What the task requires →
Could you set down exactly the lines of the data below, starting at the one that holds "UI: Web Interface." and ending at the one that holds "CSV, API Integration", both included, and only those?

Records to use →
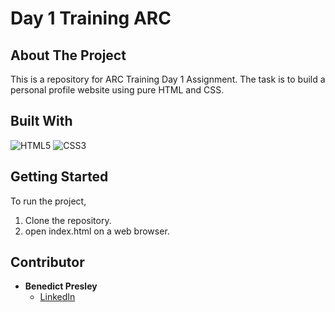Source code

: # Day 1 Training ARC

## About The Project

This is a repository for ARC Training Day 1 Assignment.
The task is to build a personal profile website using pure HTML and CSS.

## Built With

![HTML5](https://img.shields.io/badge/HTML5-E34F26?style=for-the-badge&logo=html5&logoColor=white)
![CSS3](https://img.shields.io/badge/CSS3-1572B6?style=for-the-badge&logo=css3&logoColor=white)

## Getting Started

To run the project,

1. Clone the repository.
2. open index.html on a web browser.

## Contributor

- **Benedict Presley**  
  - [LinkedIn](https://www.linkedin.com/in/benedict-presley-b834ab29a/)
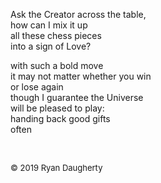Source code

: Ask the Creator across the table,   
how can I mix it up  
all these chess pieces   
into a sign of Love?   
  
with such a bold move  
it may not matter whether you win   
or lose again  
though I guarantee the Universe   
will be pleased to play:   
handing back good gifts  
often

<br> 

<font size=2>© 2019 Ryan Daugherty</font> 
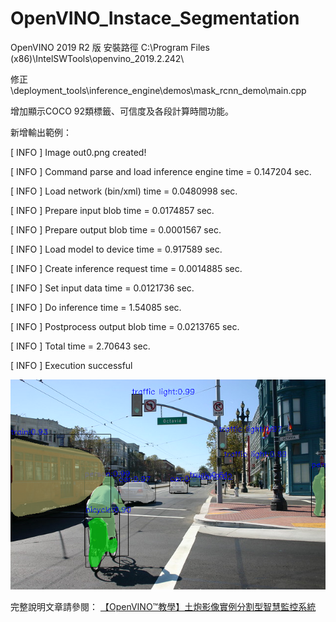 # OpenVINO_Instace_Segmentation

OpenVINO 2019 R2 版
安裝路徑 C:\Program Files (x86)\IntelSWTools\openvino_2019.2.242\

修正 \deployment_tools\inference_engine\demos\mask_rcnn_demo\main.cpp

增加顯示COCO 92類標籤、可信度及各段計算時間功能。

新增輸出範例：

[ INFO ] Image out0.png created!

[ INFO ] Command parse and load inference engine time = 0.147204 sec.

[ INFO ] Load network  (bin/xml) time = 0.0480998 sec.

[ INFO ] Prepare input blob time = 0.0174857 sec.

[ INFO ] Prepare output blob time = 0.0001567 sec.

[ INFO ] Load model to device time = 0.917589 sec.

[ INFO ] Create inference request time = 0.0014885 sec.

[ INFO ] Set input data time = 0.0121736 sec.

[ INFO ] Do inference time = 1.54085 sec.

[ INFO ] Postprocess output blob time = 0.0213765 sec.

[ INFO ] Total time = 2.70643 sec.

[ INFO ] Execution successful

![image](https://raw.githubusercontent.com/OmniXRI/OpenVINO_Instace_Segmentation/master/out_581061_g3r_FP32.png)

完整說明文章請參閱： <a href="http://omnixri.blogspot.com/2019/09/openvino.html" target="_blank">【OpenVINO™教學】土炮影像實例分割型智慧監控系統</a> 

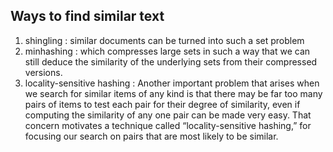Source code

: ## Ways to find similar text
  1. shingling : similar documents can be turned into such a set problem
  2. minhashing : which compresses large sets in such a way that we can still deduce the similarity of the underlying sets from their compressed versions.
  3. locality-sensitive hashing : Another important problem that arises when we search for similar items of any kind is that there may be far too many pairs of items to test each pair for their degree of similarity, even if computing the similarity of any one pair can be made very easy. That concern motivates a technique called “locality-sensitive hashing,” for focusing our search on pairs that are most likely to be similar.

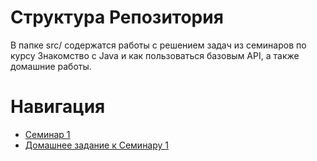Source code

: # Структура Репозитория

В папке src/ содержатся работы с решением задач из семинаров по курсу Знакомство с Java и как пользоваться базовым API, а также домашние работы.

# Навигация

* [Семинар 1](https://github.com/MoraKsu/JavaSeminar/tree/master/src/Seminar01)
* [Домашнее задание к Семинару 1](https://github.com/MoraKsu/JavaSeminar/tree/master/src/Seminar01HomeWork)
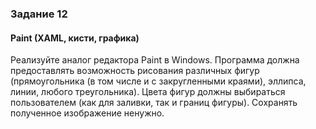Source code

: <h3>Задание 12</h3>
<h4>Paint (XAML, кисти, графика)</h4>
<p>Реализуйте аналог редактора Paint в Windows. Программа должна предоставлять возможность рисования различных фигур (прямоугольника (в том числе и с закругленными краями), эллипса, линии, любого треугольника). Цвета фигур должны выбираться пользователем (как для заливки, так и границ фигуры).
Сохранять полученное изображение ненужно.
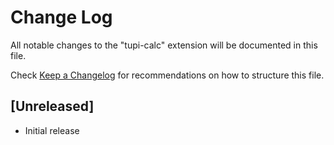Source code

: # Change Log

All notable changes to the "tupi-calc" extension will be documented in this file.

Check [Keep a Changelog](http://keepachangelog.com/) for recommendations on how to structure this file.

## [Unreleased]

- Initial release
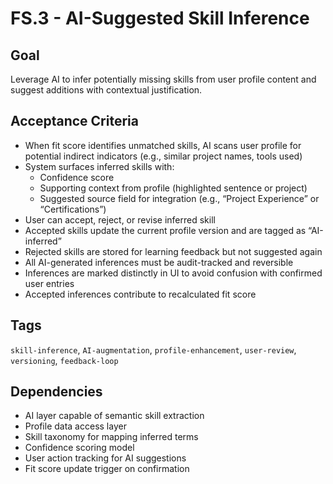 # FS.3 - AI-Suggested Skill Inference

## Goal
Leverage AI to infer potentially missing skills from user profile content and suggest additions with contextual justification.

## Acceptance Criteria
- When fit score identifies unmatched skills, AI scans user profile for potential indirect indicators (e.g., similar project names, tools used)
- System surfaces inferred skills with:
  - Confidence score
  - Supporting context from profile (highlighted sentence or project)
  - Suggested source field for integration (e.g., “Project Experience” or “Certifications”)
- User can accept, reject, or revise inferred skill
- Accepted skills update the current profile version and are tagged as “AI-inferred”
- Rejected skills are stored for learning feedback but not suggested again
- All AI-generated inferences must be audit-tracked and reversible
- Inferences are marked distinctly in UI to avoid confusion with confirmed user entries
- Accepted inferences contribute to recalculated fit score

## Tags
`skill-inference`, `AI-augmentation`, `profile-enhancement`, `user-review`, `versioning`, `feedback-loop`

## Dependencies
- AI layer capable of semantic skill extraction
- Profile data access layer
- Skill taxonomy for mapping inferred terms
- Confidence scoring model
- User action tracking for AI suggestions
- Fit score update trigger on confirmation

...

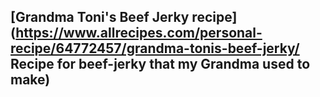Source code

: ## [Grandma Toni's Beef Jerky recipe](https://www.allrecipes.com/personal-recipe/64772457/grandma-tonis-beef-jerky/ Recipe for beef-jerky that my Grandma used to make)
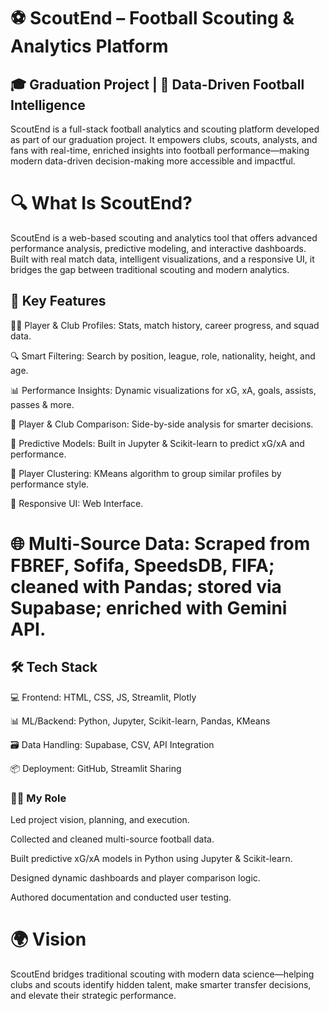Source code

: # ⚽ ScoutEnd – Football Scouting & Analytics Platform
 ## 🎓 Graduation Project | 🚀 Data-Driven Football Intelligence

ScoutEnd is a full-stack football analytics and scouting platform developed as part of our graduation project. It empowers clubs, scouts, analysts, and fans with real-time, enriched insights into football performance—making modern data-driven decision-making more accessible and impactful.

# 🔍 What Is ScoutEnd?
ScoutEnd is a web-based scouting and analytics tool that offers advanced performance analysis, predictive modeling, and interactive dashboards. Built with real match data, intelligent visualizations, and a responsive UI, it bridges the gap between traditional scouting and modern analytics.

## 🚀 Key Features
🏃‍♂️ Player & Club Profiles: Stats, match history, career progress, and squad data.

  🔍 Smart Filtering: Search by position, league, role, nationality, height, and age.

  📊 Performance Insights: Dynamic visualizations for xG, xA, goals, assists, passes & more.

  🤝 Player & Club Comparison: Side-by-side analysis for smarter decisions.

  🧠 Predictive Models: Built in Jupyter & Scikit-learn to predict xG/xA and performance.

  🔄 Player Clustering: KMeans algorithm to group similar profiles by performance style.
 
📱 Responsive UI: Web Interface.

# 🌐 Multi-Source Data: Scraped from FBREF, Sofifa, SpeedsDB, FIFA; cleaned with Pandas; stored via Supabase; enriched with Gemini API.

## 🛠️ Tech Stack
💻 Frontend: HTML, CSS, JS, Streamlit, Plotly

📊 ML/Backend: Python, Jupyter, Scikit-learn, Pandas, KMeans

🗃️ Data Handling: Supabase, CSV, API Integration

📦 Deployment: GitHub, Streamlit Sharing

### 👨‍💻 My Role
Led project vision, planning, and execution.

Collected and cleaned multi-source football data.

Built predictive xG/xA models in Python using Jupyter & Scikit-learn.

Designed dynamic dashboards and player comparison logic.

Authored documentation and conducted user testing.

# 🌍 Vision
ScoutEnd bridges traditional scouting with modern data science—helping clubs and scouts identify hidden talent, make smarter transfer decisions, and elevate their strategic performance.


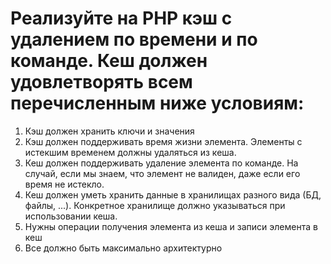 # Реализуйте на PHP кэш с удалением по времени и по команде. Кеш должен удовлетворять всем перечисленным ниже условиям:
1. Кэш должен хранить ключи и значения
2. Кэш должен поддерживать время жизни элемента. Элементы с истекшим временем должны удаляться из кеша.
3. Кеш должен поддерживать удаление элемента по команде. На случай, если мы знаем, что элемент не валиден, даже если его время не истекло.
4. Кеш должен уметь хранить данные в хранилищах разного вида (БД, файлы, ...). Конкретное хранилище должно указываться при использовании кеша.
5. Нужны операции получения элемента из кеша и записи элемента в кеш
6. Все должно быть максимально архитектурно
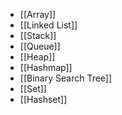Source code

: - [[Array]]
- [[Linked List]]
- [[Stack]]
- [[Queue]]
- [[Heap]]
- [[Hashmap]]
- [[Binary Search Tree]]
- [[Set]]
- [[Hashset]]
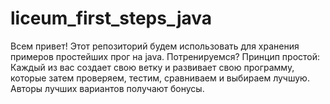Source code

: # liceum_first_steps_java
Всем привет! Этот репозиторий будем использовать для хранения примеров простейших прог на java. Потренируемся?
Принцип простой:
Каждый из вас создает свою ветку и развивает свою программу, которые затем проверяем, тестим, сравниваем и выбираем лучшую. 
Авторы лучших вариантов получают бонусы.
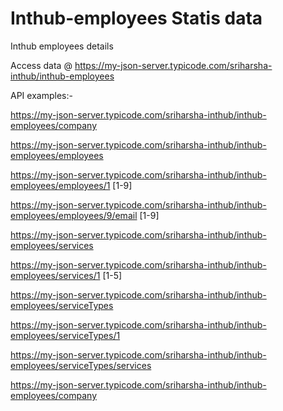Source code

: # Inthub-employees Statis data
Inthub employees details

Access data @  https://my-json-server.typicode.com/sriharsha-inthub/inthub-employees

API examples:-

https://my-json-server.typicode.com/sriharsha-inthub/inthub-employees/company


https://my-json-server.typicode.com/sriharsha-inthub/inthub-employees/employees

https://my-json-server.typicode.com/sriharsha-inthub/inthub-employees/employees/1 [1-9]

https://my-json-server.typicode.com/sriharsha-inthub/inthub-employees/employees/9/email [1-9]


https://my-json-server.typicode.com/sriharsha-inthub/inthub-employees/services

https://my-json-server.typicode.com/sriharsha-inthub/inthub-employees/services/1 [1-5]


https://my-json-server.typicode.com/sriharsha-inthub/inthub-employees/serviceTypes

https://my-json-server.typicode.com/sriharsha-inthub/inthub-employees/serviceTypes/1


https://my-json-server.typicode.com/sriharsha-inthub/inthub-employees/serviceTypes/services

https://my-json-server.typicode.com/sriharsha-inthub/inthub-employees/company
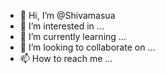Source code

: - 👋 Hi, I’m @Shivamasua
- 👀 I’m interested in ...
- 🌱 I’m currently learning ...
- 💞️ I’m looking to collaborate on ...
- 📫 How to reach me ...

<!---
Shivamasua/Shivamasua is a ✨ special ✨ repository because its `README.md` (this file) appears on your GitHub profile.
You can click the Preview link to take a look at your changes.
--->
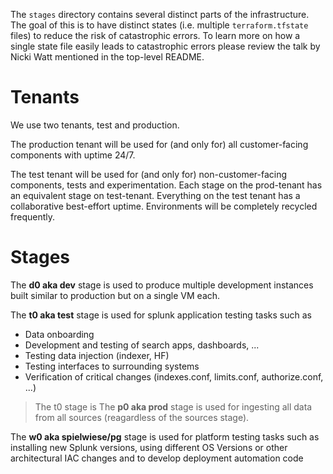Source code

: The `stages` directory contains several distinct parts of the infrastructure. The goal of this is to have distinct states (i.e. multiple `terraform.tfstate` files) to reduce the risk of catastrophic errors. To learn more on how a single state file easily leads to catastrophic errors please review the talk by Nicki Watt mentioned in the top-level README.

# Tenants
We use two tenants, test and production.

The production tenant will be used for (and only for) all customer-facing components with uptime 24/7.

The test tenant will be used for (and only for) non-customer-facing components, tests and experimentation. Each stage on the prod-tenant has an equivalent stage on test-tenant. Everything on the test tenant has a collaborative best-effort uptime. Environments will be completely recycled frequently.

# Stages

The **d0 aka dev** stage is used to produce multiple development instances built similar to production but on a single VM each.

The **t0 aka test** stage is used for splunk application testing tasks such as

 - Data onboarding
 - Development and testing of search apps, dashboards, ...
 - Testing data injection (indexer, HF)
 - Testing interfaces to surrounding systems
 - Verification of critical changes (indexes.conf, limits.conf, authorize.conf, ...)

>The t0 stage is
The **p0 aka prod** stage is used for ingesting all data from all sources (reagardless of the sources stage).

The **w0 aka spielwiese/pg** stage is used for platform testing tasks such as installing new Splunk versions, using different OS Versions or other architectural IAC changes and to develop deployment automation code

==

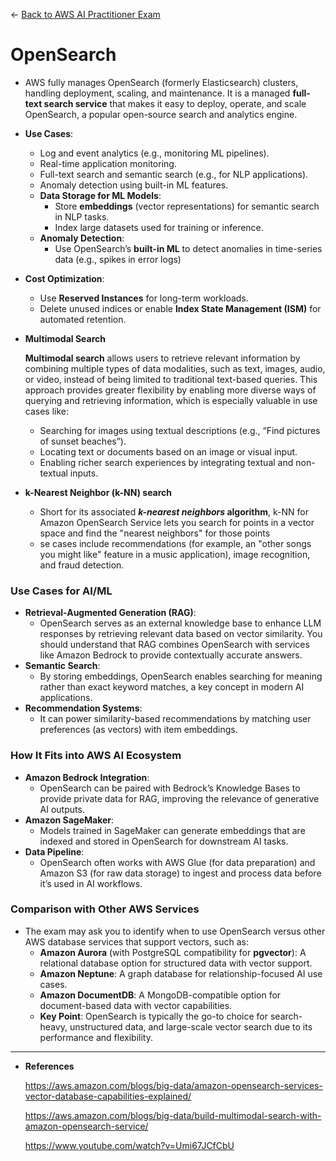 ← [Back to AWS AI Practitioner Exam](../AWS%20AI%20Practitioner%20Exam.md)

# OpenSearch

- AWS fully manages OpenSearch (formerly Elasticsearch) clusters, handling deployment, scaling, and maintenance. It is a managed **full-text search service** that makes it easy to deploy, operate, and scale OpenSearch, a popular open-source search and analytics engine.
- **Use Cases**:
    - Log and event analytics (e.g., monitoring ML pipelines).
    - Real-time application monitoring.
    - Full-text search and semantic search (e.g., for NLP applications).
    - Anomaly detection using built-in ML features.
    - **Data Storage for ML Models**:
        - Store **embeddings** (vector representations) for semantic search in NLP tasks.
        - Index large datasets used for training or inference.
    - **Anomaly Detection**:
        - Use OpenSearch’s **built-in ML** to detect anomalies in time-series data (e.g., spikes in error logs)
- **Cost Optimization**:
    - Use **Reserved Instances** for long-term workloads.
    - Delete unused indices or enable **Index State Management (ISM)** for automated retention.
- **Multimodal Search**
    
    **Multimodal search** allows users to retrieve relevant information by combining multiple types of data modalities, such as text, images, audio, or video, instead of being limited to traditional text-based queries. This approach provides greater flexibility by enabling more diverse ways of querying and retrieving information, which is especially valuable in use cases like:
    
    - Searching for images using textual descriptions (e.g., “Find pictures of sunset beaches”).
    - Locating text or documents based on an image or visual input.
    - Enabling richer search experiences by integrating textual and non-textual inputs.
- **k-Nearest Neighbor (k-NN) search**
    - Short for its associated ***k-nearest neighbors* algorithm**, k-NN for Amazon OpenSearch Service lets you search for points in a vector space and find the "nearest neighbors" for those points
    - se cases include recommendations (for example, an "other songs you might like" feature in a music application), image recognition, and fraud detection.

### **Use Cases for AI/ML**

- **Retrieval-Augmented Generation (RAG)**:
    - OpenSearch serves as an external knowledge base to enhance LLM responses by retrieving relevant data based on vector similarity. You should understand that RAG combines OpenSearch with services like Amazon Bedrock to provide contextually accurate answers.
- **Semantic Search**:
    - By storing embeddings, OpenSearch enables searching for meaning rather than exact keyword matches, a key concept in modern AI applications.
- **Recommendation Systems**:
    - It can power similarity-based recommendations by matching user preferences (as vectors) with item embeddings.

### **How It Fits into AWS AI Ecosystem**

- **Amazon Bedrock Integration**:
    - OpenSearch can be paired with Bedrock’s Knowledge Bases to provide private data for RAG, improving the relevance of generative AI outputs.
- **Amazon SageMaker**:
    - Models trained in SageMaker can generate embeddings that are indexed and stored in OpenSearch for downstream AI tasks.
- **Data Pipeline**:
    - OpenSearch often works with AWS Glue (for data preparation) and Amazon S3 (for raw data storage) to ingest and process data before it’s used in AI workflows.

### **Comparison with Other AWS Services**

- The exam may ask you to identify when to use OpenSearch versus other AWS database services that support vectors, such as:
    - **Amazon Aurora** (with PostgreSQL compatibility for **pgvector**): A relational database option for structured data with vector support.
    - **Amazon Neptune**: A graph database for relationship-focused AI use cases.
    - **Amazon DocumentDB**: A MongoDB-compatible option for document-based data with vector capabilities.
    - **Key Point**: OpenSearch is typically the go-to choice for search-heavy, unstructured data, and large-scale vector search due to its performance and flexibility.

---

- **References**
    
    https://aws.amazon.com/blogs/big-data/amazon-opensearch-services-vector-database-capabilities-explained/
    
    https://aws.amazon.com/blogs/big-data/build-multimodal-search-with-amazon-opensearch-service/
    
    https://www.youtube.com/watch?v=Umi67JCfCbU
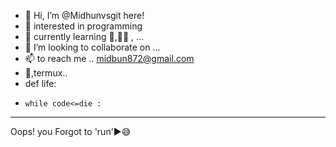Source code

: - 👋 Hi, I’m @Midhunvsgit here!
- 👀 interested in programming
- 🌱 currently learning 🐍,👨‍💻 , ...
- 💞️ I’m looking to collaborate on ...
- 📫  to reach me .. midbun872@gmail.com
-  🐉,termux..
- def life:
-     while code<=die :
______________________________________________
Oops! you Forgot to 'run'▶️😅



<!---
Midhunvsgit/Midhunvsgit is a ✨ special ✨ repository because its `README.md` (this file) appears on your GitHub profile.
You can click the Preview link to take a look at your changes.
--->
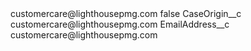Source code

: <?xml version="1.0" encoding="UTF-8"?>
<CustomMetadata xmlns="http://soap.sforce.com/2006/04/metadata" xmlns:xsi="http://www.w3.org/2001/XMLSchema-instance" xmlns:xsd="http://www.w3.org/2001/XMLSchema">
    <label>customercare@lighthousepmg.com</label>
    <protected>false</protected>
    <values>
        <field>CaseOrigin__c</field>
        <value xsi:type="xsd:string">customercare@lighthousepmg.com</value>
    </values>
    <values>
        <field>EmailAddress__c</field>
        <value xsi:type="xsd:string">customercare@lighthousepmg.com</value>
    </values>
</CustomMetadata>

Answer area →
📱 Responsive UI: Web Interface.

# 🌐 Multi-Source Data: Scraped from FBREF, Sofifa, SpeedsDB, FIFA; cleaned with Pandas; stored via Supabase; enriched with Gemini API.

## 🛠️ Tech Stack
💻 Frontend: HTML, CSS, JS, Streamlit, Plotly

📊 ML/Backend: Python, Jupyter, Scikit-learn, Pandas, KMeans

🗃️ Data Handling: Supabase, CSV, API Integration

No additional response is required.